Many guests on Endangered Wolf Center tours are fascinated by a sight that has nothing to do with the animals that live here: The tour begins inside a World War II-era bunker.

Even before that, guests see other bunkers on their drive from the front gate to the classroom.

During World War II, the federal government used eminent domain to acquire the approximately 2,000 acres that now houses Washington University’s Tyson Research Center. The government constructed 55 30-yard-deep bunkers and 10 10-yard-deep bunkers camouflaged into hillsides. The bunkers were used to store munitions and other military supplies.

After World War II, St. Louis County opened a park on the site, but the government reacquired the property during the Korean War and used the bunkers to store grain.
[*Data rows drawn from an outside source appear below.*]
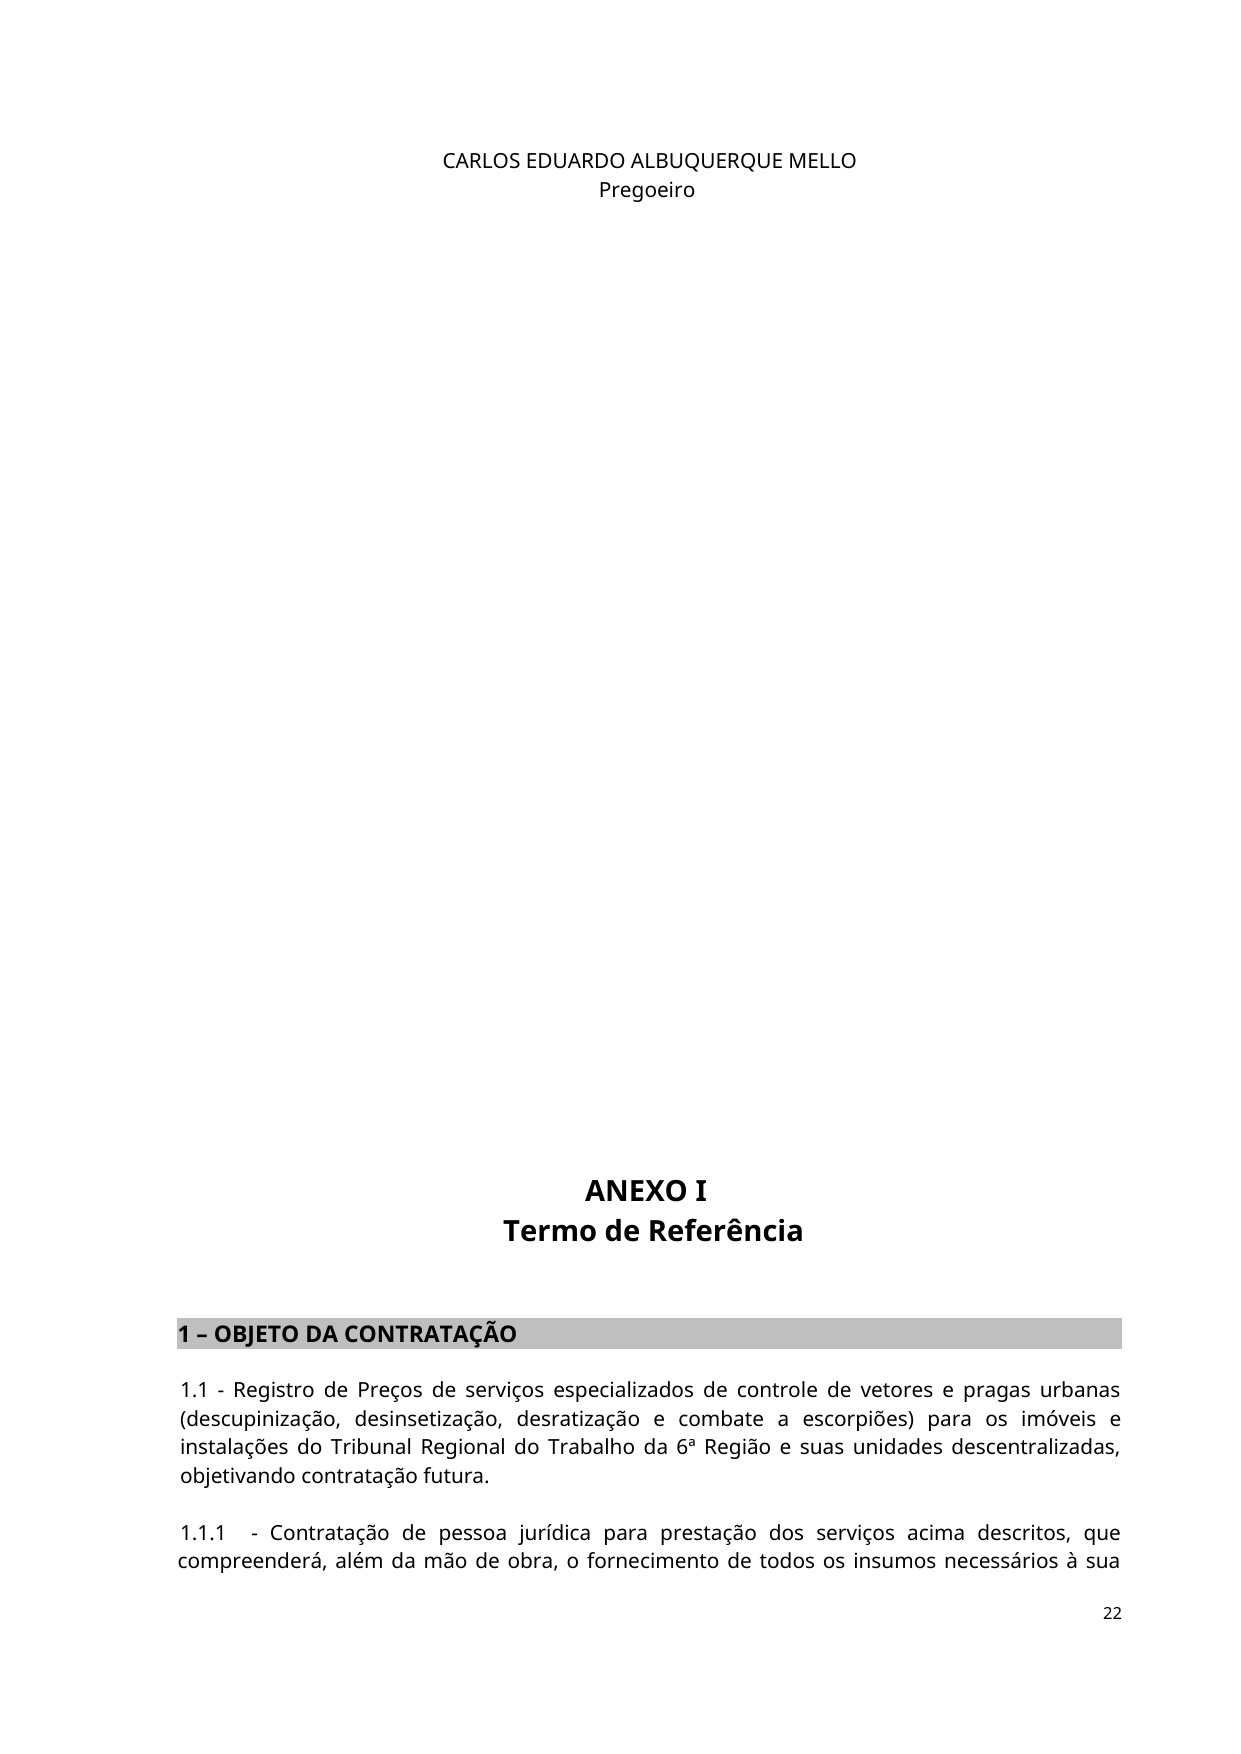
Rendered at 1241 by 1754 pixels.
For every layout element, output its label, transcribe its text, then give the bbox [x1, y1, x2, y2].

text CARLOS EDUARDO ALBUQUERQUE MELLO [177, 147, 1122, 175]
text 1 – OBJETO DA CONTRATAÇÃO [177, 1318, 1122, 1349]
list - Registro de Preços de serviços especializados de controle de vetores e pragas urbanas (descupinização, desinsetização, desratização e combate a escorpiões) para os imóveis e instalações do Tribunal Regional do Trabalho da 6ª Região e suas unidades descentralizadas, objetivando contratação futura. [180, 1375, 1122, 1489]
text Termo de Referência [177, 1210, 1122, 1250]
text Pregoeiro [177, 175, 1122, 203]
list - Contratação de pessoa jurídica para prestação dos serviços acima descritos, que compreenderá, além da mão de obra, o fornecimento de todos os insumos necessários à sua [177, 1518, 1122, 1574]
text ANEXO I [177, 1170, 1122, 1210]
Washington University bought the land in 1963 for use as the Tyson Research Center, where ecological and biological research is conducted.

The Endangered Wolf Center, founded in 1971 as the Wild Canid Survival and Research Center, leases about 65 acres from Washington University.  The Center uses two of the large bunkers, No. 7 and No. 44, on its part of the property for storage. Two of the small bunkers near the animal enclosures are used to store food and hay.

Another of the big bunkers, known as Bunker No. 6 or “The Igloo” because of its rounded walls, houses the Center’s classroom and gift shop. It is there that guests learn the historical significance of the building that arches over their heads.

Bunker No. 6 top

This is the rear view of the top of “The Igloo,” where Endangered Wolf Center tours start and the gift shop is located.

Bunker Map

Tyson Research Center’s map of bunker locations.

 

 

 

 

Igloo

Bunker No. 6, known as “The Igloo,” is where Endangered Wolf Center tours begin.